In this debut novel, Amanda Peters, a writer of Mi’kmaw and settler ancestry, tells the story of two families whose fates are intertwined in a story of loss, deception, and redemption. The story opens in Maine in 1962, where we are introduced to a Mi’kmaw family that has come from Nova Scotia to pick berries. It’s an annual job, involving both parents and all the children: Ben, Mae, Charlie, Joe, and four-year-old Ruthie. They join families from all over Nova Scotia for the annual event. It seems a safe, family-friendly environment, adults and teens working while the younger children try to pitch in or just amuse themselves. It seems safe, until little Ruthie disappears. She was there, at the edge of the field, on her favourite rock, playing with her rag doll, then she was gone. Six-year-old Joe was supposed to be watching her, we learn in the first chapters. He spends the rest of his life looking and regretting those few moments.
Elsewhere in Maine, young Norma grows up an only child in an affluent white family. Her mother (who is always Mother, never mom or momma) is extremely overprotective and secretive. Her father is aloof. And, Norma has upsetting realistic dreams of another family, her skin is darker than her parents, she questions the total absence of her baby pictures. We know from the outset that she is Ruthie. The plot of the story is driven by unravelling of how this crime happened and how it comes to be resolved.
The story is told alternately by Joe and Norma. Joe informs us of the terrible difficulties the family endured in missing Ruthie. So many years have passed and the family still feels a hole in its centre. This wasn’t a death, this was a vanishing, unexplained and cruel. Joe’s story is of a painful, often isolating life. Norma’s life story is very different, and of course we as readers know why.

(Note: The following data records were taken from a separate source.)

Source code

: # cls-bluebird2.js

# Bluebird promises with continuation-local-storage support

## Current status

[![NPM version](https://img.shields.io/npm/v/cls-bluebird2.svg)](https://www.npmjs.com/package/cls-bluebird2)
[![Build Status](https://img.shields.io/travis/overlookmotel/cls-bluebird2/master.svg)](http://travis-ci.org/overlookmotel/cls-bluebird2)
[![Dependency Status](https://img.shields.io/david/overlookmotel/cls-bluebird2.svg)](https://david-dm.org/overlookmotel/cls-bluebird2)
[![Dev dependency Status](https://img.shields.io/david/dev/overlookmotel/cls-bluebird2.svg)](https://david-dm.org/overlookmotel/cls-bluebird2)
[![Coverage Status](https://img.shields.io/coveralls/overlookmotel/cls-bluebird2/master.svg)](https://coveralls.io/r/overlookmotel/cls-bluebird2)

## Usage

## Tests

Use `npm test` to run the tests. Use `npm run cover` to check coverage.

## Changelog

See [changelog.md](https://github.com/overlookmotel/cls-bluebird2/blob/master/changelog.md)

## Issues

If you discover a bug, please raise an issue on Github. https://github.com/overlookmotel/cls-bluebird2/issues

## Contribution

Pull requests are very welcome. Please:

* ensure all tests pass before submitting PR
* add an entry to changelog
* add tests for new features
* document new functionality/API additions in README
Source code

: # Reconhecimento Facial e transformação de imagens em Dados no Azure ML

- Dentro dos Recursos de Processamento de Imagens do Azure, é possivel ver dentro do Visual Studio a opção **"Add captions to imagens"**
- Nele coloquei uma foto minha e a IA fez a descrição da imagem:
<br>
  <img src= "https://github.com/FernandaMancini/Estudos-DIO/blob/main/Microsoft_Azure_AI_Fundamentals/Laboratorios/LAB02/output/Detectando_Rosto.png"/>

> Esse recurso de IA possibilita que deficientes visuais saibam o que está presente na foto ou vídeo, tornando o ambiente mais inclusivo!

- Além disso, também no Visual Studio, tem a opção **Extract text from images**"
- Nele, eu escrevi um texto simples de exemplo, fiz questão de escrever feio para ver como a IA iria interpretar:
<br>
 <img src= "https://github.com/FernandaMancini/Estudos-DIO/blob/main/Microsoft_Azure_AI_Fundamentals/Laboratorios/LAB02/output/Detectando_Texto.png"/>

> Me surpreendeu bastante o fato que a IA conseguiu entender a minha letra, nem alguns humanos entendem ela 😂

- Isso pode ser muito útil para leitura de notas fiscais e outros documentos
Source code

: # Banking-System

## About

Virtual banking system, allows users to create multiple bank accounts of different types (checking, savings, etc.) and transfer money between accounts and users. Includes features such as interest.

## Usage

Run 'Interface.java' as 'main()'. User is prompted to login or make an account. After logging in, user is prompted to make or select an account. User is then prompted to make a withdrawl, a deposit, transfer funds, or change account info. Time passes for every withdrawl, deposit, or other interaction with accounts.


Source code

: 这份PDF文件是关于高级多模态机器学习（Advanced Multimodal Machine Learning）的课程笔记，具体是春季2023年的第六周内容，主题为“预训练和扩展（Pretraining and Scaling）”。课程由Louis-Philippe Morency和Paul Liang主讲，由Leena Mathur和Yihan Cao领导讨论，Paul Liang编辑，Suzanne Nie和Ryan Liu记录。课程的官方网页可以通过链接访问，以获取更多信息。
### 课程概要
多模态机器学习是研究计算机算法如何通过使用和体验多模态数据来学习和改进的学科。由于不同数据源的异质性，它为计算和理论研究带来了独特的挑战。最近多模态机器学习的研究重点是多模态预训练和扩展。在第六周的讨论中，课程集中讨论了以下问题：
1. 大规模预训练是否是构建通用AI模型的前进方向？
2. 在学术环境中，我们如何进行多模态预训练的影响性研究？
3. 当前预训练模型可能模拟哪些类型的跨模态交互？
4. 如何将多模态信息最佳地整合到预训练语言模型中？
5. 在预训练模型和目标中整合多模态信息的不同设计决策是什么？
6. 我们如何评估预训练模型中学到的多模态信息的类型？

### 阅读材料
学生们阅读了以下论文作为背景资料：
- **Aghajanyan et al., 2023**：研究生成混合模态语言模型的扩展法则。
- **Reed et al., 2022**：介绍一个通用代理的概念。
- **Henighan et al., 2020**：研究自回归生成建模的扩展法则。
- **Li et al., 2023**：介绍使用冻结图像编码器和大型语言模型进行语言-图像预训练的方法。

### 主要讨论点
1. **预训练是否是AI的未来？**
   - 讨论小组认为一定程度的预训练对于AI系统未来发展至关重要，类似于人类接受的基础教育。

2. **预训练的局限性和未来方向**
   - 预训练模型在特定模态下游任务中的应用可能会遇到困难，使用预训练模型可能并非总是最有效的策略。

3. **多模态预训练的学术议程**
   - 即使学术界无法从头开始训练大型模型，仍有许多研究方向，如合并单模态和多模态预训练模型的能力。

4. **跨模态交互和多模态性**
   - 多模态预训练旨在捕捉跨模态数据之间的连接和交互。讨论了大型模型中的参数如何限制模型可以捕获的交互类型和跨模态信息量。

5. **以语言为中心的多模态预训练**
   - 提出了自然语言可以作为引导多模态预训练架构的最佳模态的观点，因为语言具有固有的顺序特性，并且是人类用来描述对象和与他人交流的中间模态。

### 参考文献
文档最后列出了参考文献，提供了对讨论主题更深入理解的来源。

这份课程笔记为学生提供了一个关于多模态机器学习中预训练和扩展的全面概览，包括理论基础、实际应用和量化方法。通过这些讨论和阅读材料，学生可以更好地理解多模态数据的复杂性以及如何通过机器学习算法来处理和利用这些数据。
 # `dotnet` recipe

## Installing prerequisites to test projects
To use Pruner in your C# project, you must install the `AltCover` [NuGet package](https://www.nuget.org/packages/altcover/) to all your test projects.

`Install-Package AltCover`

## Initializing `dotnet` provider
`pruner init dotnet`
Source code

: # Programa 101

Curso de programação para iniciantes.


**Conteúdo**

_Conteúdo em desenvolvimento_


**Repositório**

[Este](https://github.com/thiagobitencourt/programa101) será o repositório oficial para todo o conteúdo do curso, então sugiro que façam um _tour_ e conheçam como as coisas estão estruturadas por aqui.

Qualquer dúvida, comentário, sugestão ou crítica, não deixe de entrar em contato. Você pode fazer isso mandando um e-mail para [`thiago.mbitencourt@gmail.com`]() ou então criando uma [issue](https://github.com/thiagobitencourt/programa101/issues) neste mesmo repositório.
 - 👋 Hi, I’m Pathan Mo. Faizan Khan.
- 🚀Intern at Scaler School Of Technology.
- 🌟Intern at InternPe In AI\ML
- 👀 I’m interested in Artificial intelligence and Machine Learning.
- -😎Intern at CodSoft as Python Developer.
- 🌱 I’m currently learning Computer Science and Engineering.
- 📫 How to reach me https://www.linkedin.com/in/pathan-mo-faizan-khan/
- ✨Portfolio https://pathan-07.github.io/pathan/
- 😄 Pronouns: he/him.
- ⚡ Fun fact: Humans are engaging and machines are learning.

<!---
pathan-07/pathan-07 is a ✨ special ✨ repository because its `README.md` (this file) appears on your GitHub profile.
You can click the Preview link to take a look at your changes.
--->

We know she is the missing Ruthie, yet she doesn’t. The author draws us deeply into Norma’s life as she experiences a failed marriage, miscarriages, and her own sense of isolation. When her mother dies, the truth begins to come out.
There is a sadness to this book but there is also a sense of excitement and hope. We know Ruthie is coming home. We know Joe and the whole family will find a peace they have been missing. This brought me a feeling of page-turning anticipation, the strong desire to read just one more chapter before turning out the light at bedtime.
When I was growing up, my family had a summer home in Michigan on the lake. The ‘Berry Pickers’ were migrant workers from southern places, like Appalachia, who came to work in the fields during harvest season. As children, we knew nothing of their circumstances, except the adults were leery of them, even the children we wanted to play with. It was not a complimentary term – Berry Picker.
It was something your mother might call you if your hair was unbrushed or your socks were dirty. The treatment of Joe’s family by the local police and townspeople in Maine brought back those memories. We can be so quick to disdain or belittle the ‘other’ in our society.
This is a first book for Amanda Peters. She has demonstrated her strong writing skills and her ability to develop strong characters. The story has stayed with me, giving me pause to think and reflect on both the pain and the hope shared in these pages.